The song, as shaped by Schubert, was so original a contribution to 19th-century music that it constituted a new art form known by its German name of Lied. Schubert’s songs almost invariably employ a piano accompaniment, and they consist primarily of settings of romantic poetry, including the work of such writers as Goethe and Sir Walter Scott. The songs use an enormous variety of melodic techniques, from simple melodies derived from folk tunes, which repeat in most or all verses, to highly expressive melodies that vary in each verse and help convey the meaning and mood of each line of text. “Heidenröslein” is an example of the former; “Die junge Nonne” of the latter.

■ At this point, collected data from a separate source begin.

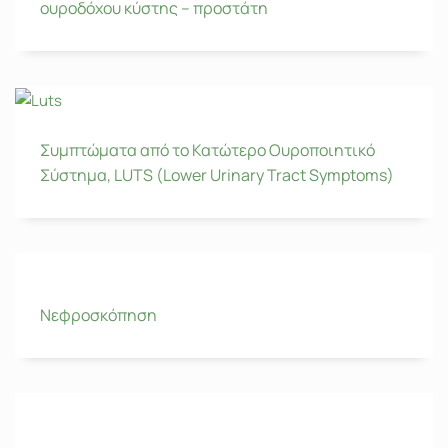
ουροδόχου κύστης – προστάτη
Συμπτώματα από το Κατώτερο Ουροποιητικό
Σύστημα, LUTS (Lower Urinary Tract Symptoms)
Νεφροσκόπηση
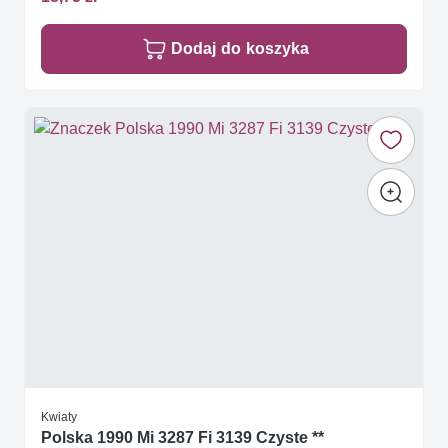
Dodaj do koszyka
Kwiaty
Polska 1990 Mi 3287 Fi 3139 Czyste **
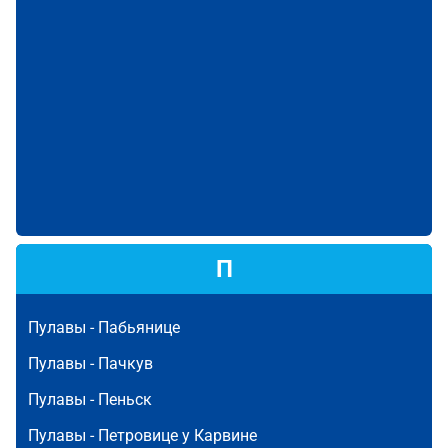
П
Пулавы -
Пабьянице
Пулавы -
Пачкув
Пулавы -
Пеньск
Пулавы -
Петровице у Карвине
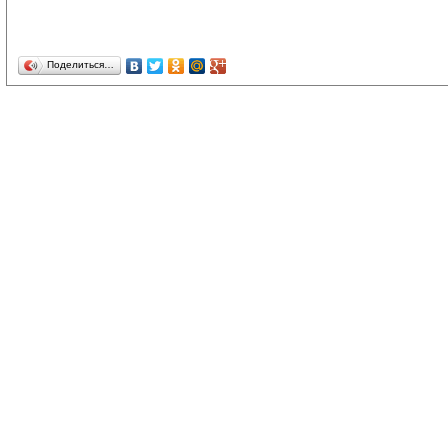
Поделиться…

Using the piano, Schubert was able to compose accompaniments that served as meaningful backgrounds to his songs. This background may be pictorial—the sound of rippling water in Die schöne Müllerin and the spinning wheel of “Gretchen am Spinnrad.” Or the background may be emotional—the chords that suggest the evening piety of “Im Abendrot” or the midnight terror of “Der Doppelgänger.” It may provide a magical blending of the scene and the emotion of the poem: The piano’s drone and tinkle in “Der Leiermann” (The Organ Grinder) imitate the hand organ while they also convey the wintry landscape and the wanderer’s despair.

Schubert’s greatest songs are settings of the poets he loved, among them the greatest poets of German literature: Goethe, Friedrich von Schiller, and Heinrich Heine. But Schubert also made musical poetry of works by minor writers such as Wilhelm Müller, whose poems he used for the song cycles Die schöne Müllerin and Winterreise.